Dataset items
* * * *
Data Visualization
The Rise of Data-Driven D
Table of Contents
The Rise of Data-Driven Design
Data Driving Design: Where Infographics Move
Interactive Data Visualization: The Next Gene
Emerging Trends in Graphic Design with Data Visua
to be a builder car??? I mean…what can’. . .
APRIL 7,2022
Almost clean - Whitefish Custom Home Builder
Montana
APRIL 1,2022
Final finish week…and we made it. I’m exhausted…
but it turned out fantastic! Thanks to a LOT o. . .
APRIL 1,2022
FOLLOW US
* * * *
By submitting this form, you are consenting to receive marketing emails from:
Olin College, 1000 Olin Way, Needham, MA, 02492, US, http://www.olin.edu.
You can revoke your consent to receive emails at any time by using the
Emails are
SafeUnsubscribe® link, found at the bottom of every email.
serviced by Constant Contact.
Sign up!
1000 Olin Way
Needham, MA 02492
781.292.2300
* * * *
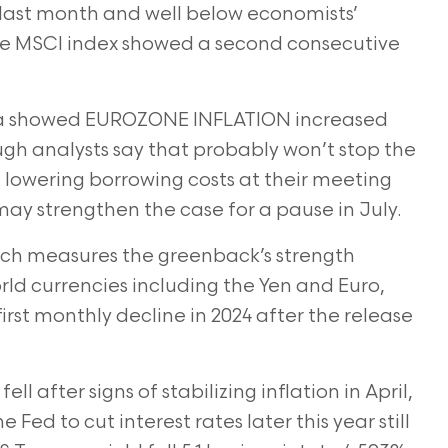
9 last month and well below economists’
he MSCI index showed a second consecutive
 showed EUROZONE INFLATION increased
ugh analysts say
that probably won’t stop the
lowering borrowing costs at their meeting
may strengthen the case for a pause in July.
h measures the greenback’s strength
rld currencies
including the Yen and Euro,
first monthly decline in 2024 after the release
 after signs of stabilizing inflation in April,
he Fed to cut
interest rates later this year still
* * * *
§ Work request:
Please rewrite the lines from the one holding "9 last month and well below economists’" through the one holding "first monthly decline", inclusive, substituting "indicated" for "showed" and leaving everything else unchanged.

§ Your response:
9 last month and well below economists’
he MSCI index indicated a second consecutive
 indicated EUROZONE INFLATION increased
ugh analysts say
that probably won’t stop the
lowering borrowing costs at their meeting
may strengthen the case for a pause in July.
h measures the greenback’s strength
rld currencies
including the Yen and Euro,
first monthly decline in 2024 after the release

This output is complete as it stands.